- **Exercise prompt**
According to the post about mapping Center City Philadelphia, where is Panoramax imagery mainly hosted?

Start of Provided passage

Since @StephanieMarley asked if we had a good time in Philadelphia after the Inside Track get-together at Newtown Square, I decided to share images and data manipulation related to Center City.
Openstreetmap.org allows user edits of geotagged data, similar to Wikipedia, and I've been contributing content such as EV charger details, public artwork (conceptual continuity), and, the most complex, public transport Metadata.
Here's one view:
OpenStreetMap edit screen with Panoramax inset
I took the image in Arch Street and 21st, then uploaded it to Panoramax. You can see the yellow cone of shame where my camera GPS slightly wrongly placed the capture point.
Panoramax is open source imagery hosted mainly in France. I'm am early adopter so areas I cover have no prior images.
Instead of a sequence that I might do on a walk, I just pushed the one image in the thumbnail to Panoramax. The other side of the sign doesn't say nothing, it says the same thing. Exactly I think, though the blue patch seems like an edit (like a blue pencil moment).

End of Provided passage
Start of Recorded data

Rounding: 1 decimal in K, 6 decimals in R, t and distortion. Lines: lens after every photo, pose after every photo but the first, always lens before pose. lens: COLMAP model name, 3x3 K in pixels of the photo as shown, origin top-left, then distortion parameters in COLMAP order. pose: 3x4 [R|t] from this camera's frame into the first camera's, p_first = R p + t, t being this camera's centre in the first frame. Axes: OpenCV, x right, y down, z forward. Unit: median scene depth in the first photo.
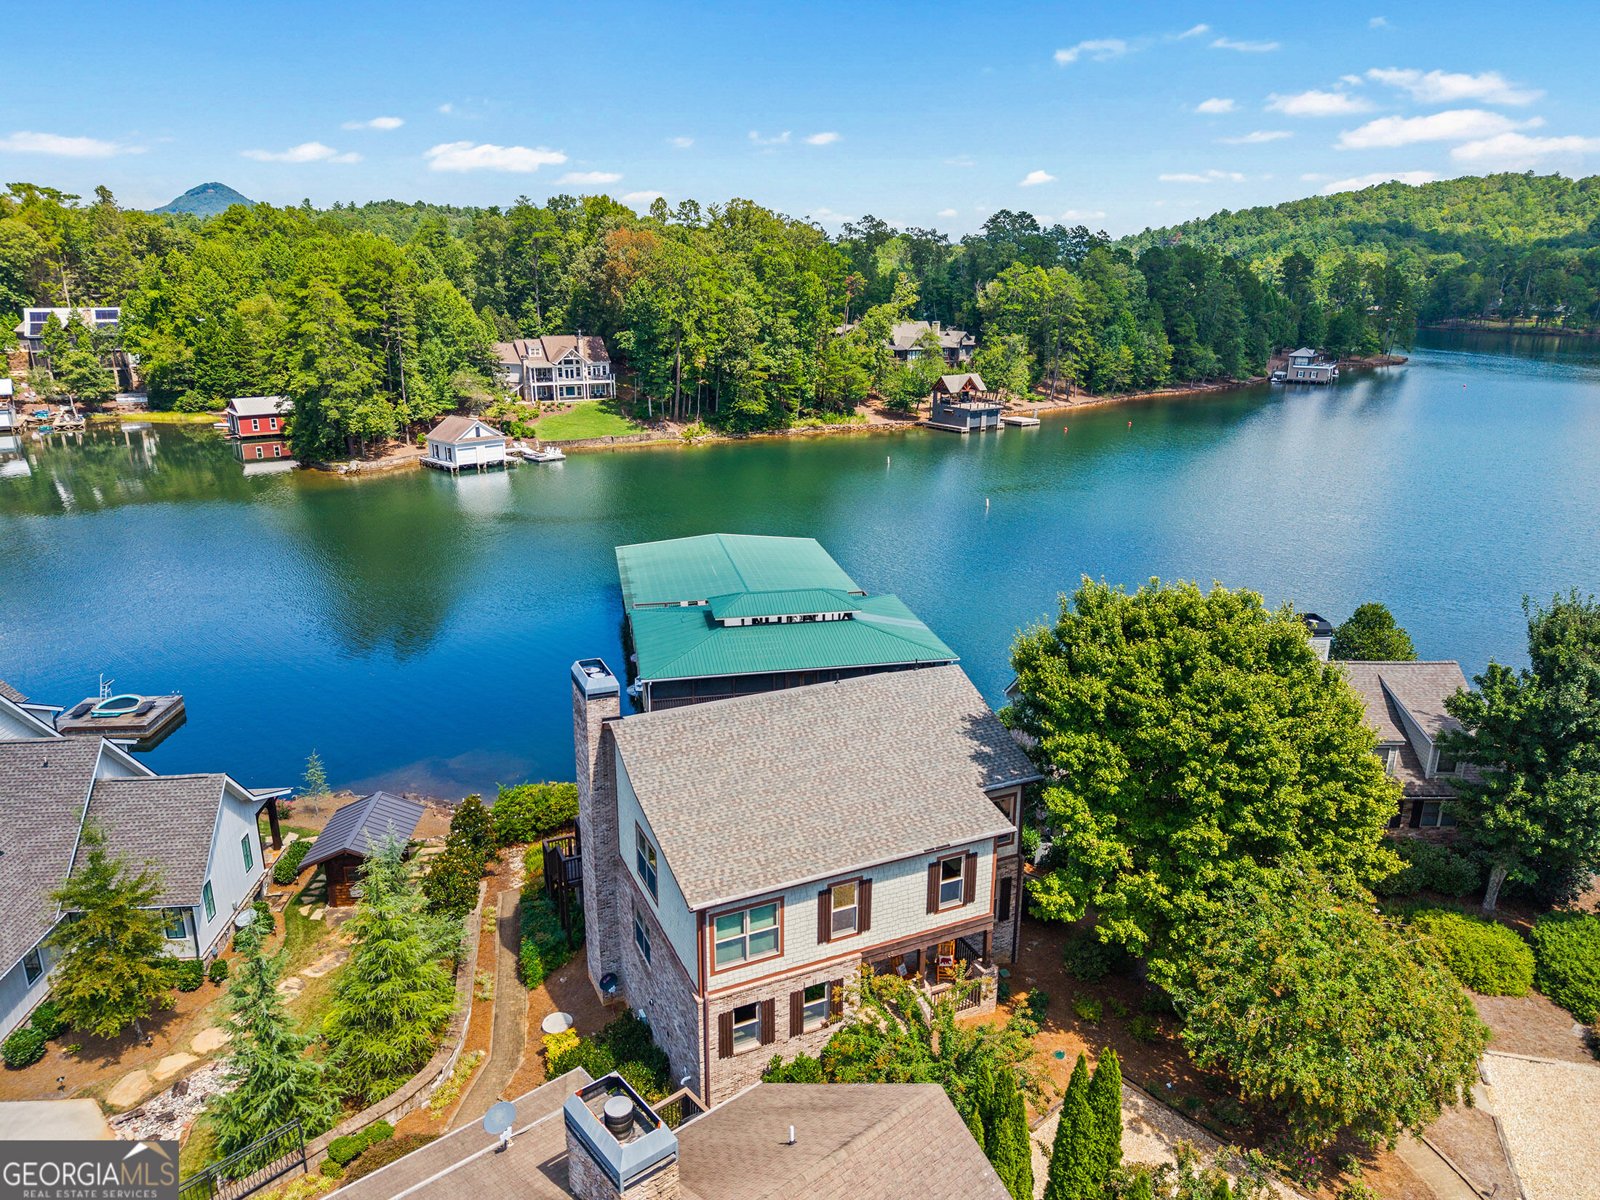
lens RADIAL K [[1063.8, 0, 800.0], [0, 1063.8, 600.0], [0, 0, 1]] dist [0.027731, -0.040510]
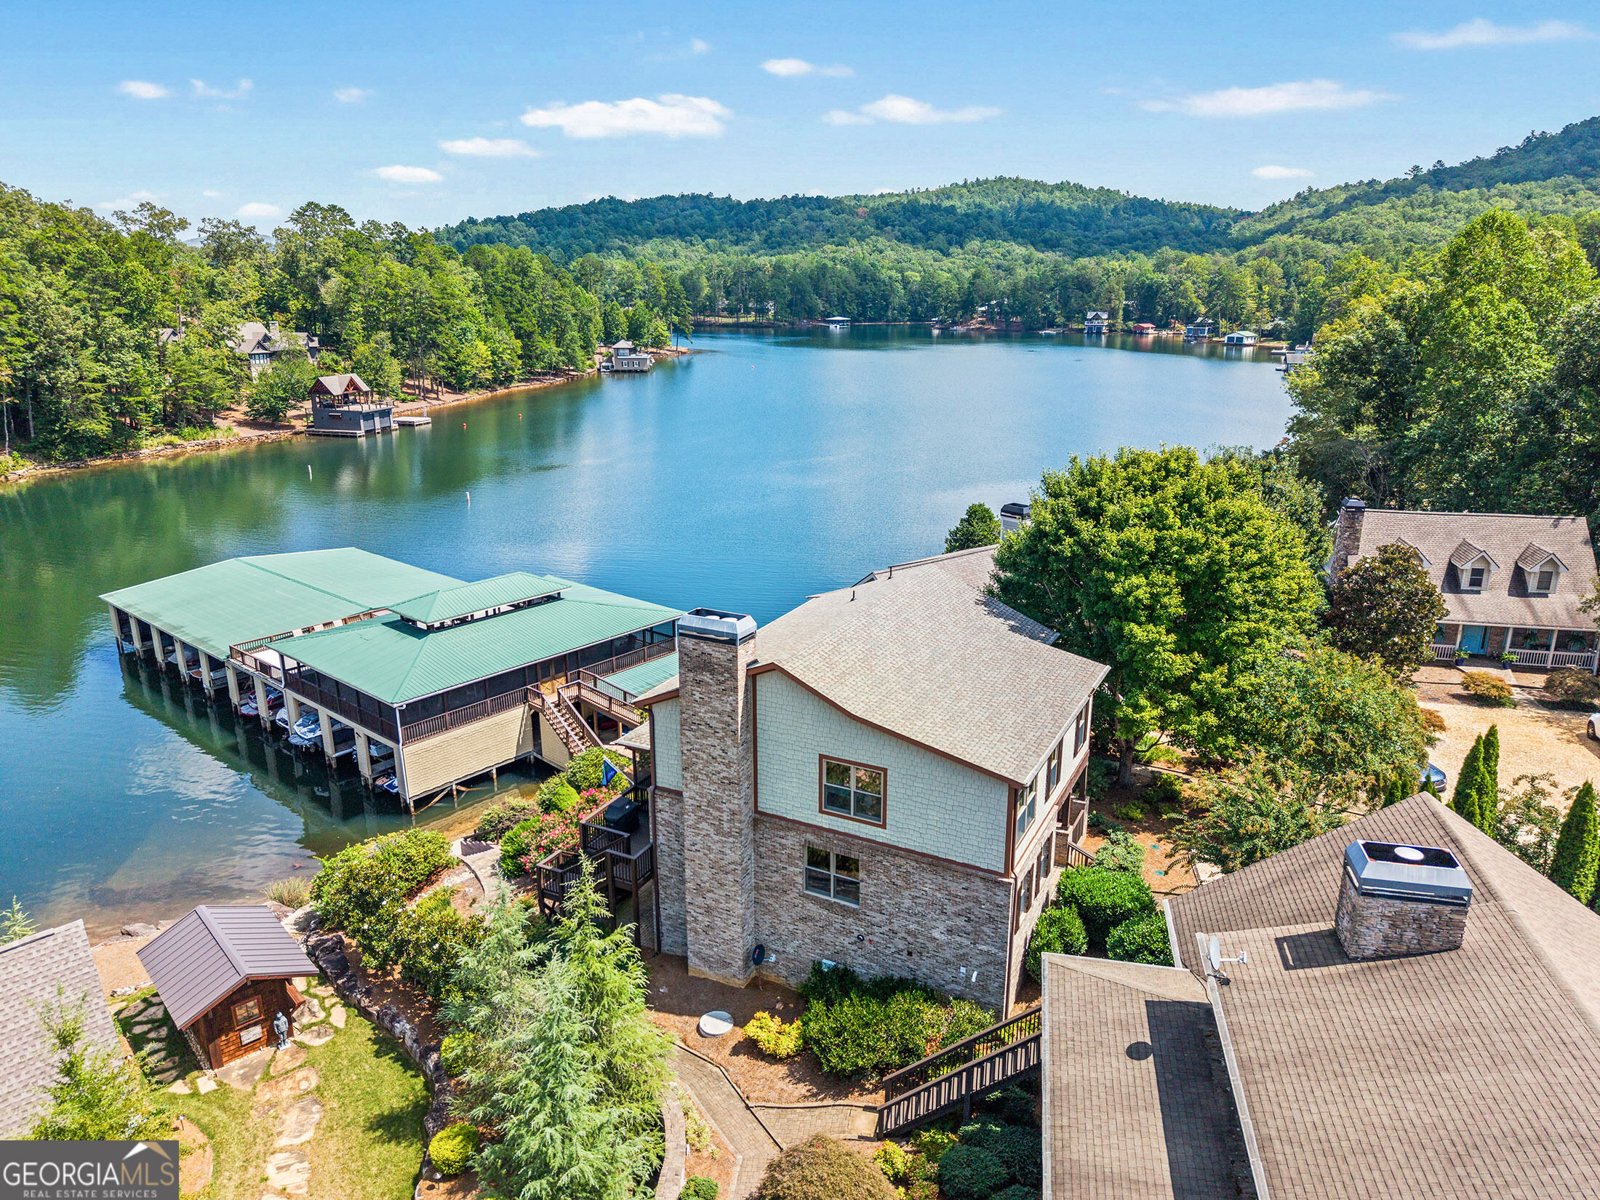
lens RADIAL K [[1053.1, 0, 800.0], [0, 1053.1, 600.0], [0, 0, 1]] dist [0.042082, -0.045904]
pose [[0.787423, -0.181254, 0.589162, -0.116055], [0.184726, 0.981250, 0.054991, 0.002547], [-0.588083, 0.065533, 0.806141, 0.040632]]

End of Recorded data

- **Solution below**
Mainly in France.